Eine erzählte Commedia dell’arte
Die in der Prinzessin Brambilla thematisierte Theaterreform, die von der Aufführung pathetischer Literaturtragödien zur improvisierenden Maskenkomödie zurückfindet, steht kontrafaktisch zur Theaterrealität um 1800. Das karnevalistische Programm, das Hoffmanns Prinzessin Brambilla eindrucksvoll auf verschiedenen Ebenen vorführt, fungiert zugleich als Perspektive auf das zeitgenössische Theater, in dem der literarische Text als Mittelpunkt der Aufführung die Stegreifkunst des Schauspielers sukzessive verdrängt hat. Als eine erzählte Commedia dell’arte nimmt Hoffmanns Capriccio eine singuläre Position innerhalb der deutschsprachigen Literaturgeschichte ein. Die Improvisationspraxis der Commedia dell’arte wird von Hoffmann kongenial in die Literatur übertragen.
Erzählverfahren: Das Ende ist ein neuer Anfang.
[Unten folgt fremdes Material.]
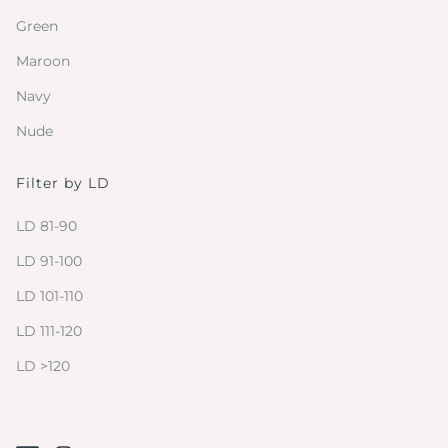
Green
Maroon
Navy
Nude
Filter by LD
LD 81-90
LD 91-100
LD 101-110
LD 111-120
LD >120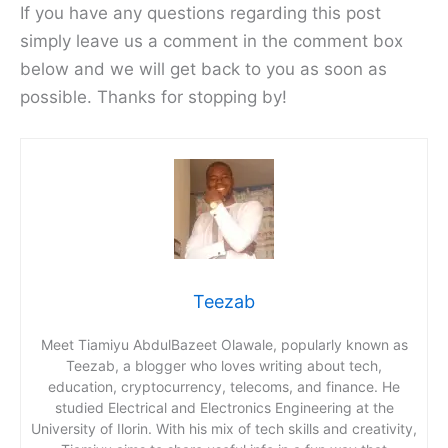
If you have any questions regarding this post
simply leave us a comment in the comment box
below and we will get back to you as soon as
possible. Thanks for stopping by!
Teezab
Meet Tiamiyu AbdulBazeet Olawale, popularly known as
Teezab, a blogger who loves writing about tech,
education, cryptocurrency, telecoms, and finance. He
studied Electrical and Electronics Engineering at the
University of Ilorin. With his mix of tech skills and creativity,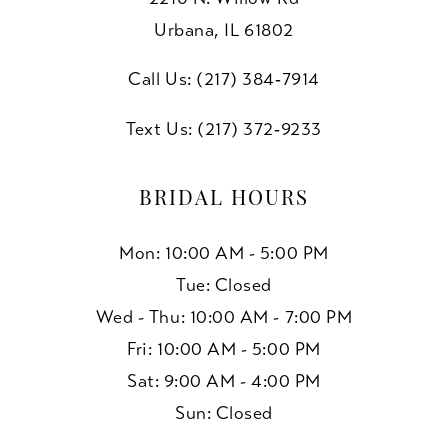
Urbana, IL 61802
Call Us: (217) 384‑7914
Text Us: (217) 372‑9233
BRIDAL HOURS
Mon: 10:00 AM - 5:00 PM
Tue: Closed
Wed - Thu: 10:00 AM - 7:00 PM
Fri: 10:00 AM - 5:00 PM
Sat: 9:00 AM - 4:00 PM
Sun: Closed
Als Basis des Capriccios fungieren acht Kupferstiche Jacques Callots, die vom Erzähler zu einer zusammenhängenden Geschichte imaginiert werden. Dabei vertritt der Erzähler keine auktoriale Position. Die Theaterbilder Callots können auch alternativ ausgelegt werden und zu einer neuen Geschichte führen. So wie die Schauspieler der Commedia dell’arte mit ihren Maskenfiguren bestimmte Handlungssequenzen und Szenen immer wieder neu variierten, so verweigert auch das Erzählverfahren in Hoffmanns Prinzessin Brambilla einen finalen Abschluss. Im „literarischen Karneval“[i] ist das Ende bloß wieder ein neuer Anfang. Gerade die Prinzessin Brambilla zeigt Hoffmann als einen literarischen Autor, der immer wieder das Theater zu einem wichtigen narrativen Sujet auswählt und sich innerhalb eines rezenten Theaterdiskurs um 1800 positioniert. Nicht nur in der deutschsprachigen Literatur-, sondern auch in der Theatergeschichte hat dieser Autor einen wichtigen Platz eingenommen.
Anmerkungen
[xi] Vgl. Steinecke, Hartmut: „Ein Spiel zum Spiel.“ E.T.A. Hoffmanns Annäherungen an die Commedia dell’arte. In: Moraldo, Sandro M. (Hg.): Das Land der Sehnsucht. E.T.A. Hoffmann und Italien. Heidelberg 2002, S. 127-143 sowie Pikulik, Lothar: Die Hieroglyphenschrift von Gebärde, Maske, Spiel. E.T.A. Hoffmann, Jacques Callot und die Commedia dell’arte. In: Ebd., S. 145-157.
[xii] Vgl. Dewenter: „Täglich bin ich im Schauspiel gewesen“ (s. Anm. III), S. 34-41.
[xiii] Kremer, Detlef: Literarischer Karneval. Groteske Motive in E.T.A. Hoffmanns „Prinzessin Brambilla“. In: E.T.A. Hoffmann-Jahrbuch 3 (1995), S. 15-30.